About a year into the recovery from Hurricane Katrina, I seriously considered giving up. I had been deployed a few days after Katrina as a strategic adviser to Episcopal Bishop Charles E. Jenkins. A few months later, I became director of the newly established Office of Disaster Response. The invitation was extended because of the role I had played at St. Paul’s Chapel at ground zero after 9/11.
There I had learned a great deal about people power. “The little chapel that stood” -- as St. Paul’s came to be called -- was a museum prior to the terrorist attacks. But seeing its proximity to the devastation, thousands of people from the city, the country and the world descended on the church spontaneously and created a ministry to the recovery workers that became internationally known.
That experience lasted nine months -- until the last piece of twisted steel was removed from the World Trade Center site. But at that point in the Katrina recovery there was no end in sight. In fact, it seemed the recovery had not yet begun. The scale of human suffering was beyond anything I could conceive of, even after nearly being buried alive at ground zero on 9/11.
So a year after the storm, I was beginning to wonder if we would ever be able to make even a dent. That was when Mark Stevenson, canon to the ordinary, said to me, “Remember what Mother Teresa said: ‘God does not call us to be successful. God calls us to be faithful.’”
I stayed. And because I did, New Orleans had the opportunity to teach me what so many of the people of New Orleans know -- that the divine image of God is a community of faithful relationships. The truth of this is in the bones of each of the three people whose leadership stories are honored in the accompanying article. Being in the company of Bishop Jenkins, health care advocate Alice Craft-Kerney and community organizer Linda Jeffers allowed some of their deep faith and commitment to rub off on me.
Traditionally, churches and the ministries they support are the entities that exhibit the greatest staying power in post-disaster recoveries.
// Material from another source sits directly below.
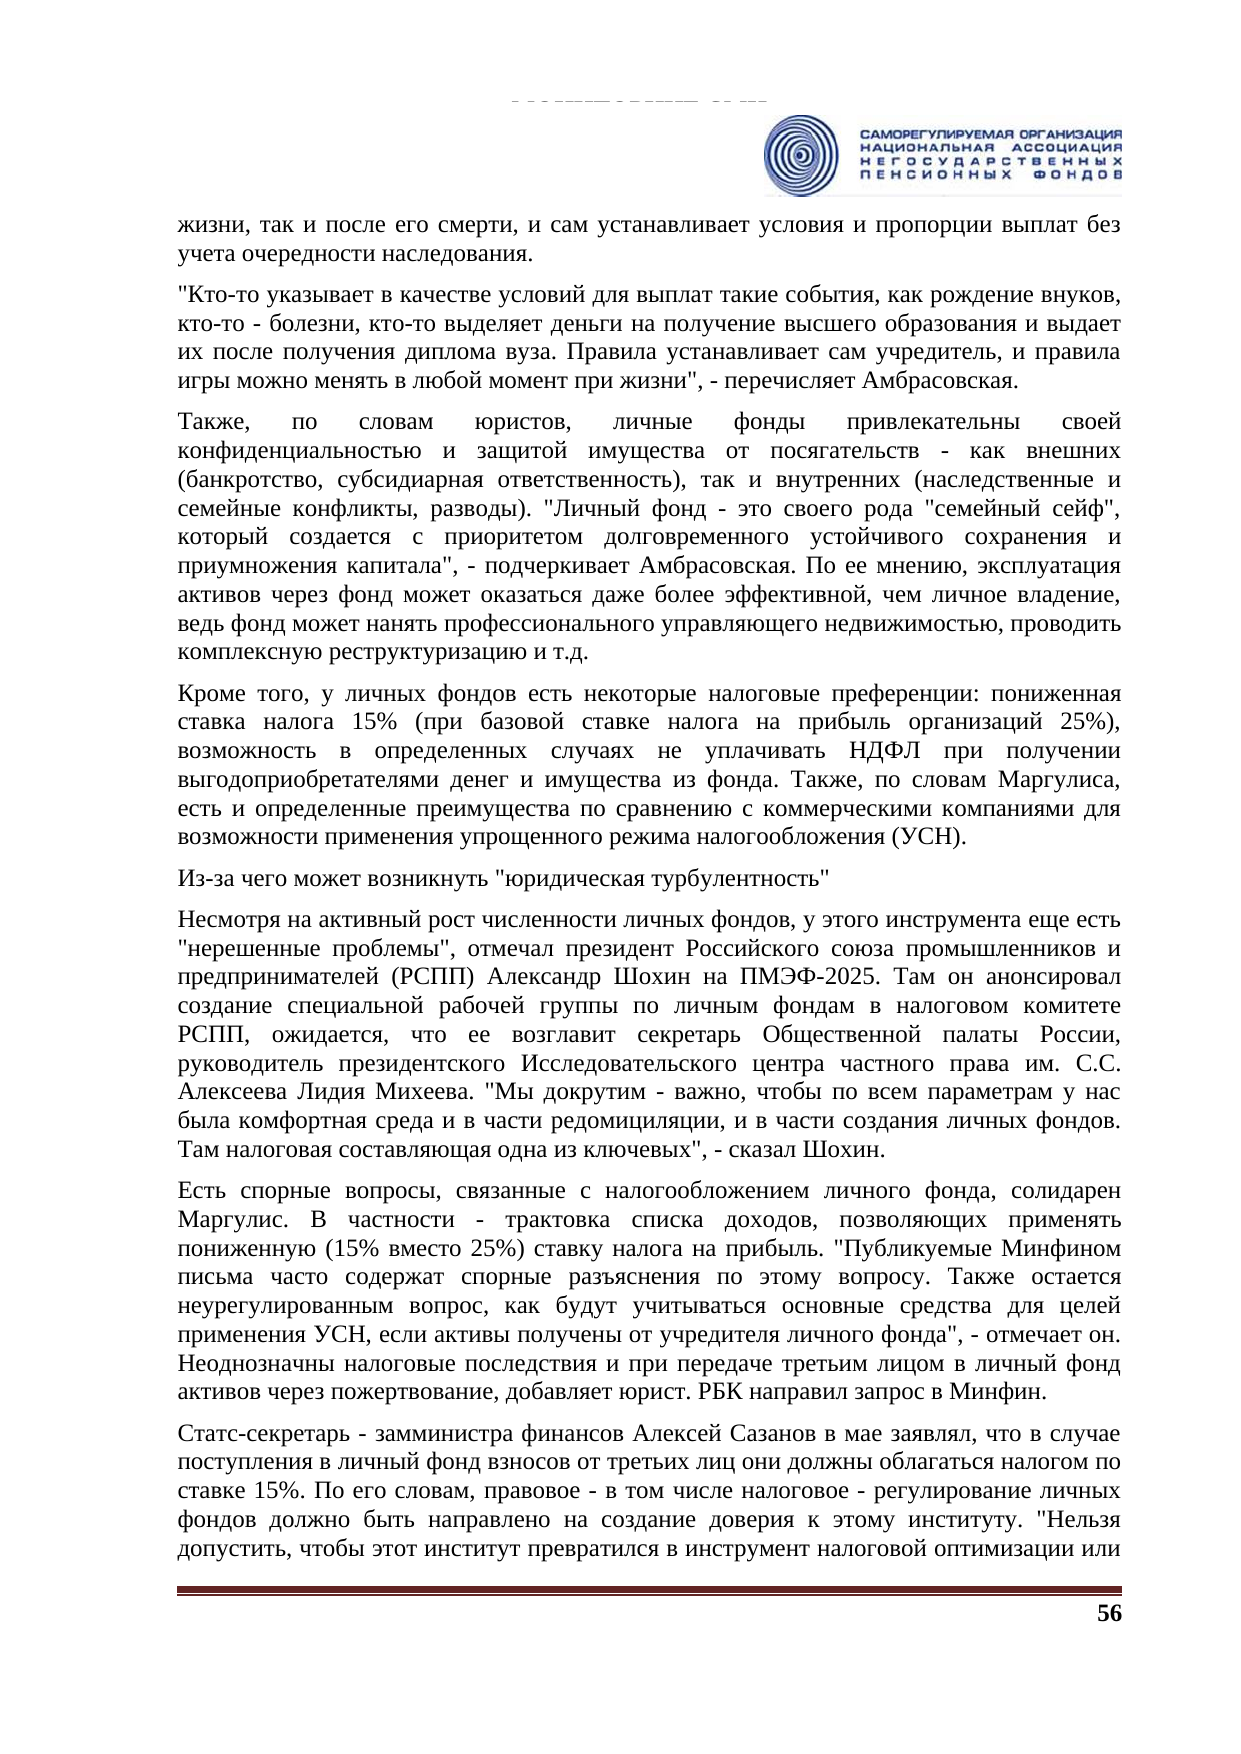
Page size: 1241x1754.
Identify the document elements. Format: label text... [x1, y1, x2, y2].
Perhaps this is because Christian values, faith practices and sustained moral fortitude go hand in hand. Just as the initial response to Katrina was a litmus test for the spiritual health of the nation, so is completion of the mission to build from Katrina’s ravages America’s first 21st-century city, a city worthy to be called “the beloved community.”
I’m not worried about the long-term commitment of New Orleanians to making every neighbor whole. But I know they are worried that vacillations in the public will to assist Haiti, and widespread acceptance of the message that the BP oil fiasco is now over, could be indications that the capacity of American citizens to sustain their commitments to the Gulf is declining.
Addressing our populace’s short-term spiritual attention span in the face of long-term social challenges associated with incarnating God’s reign of shalom is the work of all of us who are faith leaders wherever we serve God and neighbor.
We have a role in combating the systemic pull to return to a pre-storm status quo (as Craft-Kerney calls it) of “depraved indifference” toward the suffering of our neighbors. Without the rest of us, can the vision of a new New Orleans be manifest over the next 10 to 15 years? The outcome may depend on the ability of faith leaders throughout the country to exercise our leadership gifts, to renew our commitments and sustain our covenants.
Doing so would undoubtedly be good for our beleaguered neighbors who have endured the largest natural disaster in our country’s history and the largest environmental one, both within the span of five years.
But, as Jenkins suggests, there may be more to it than that. Only people of deep values stay motivated. Or is it that people who stay motivated form deep values?
At the fifth anniversary of Katrina, renewal of the moral commitment necessary for citizens and neighbors to sustain the faith that does justice on the Gulf Coast may be a gift and a blessing not only to New Orleans but also to people, communities and churches everywhere that choose to stay the course. That choice was certainly a blessing to me.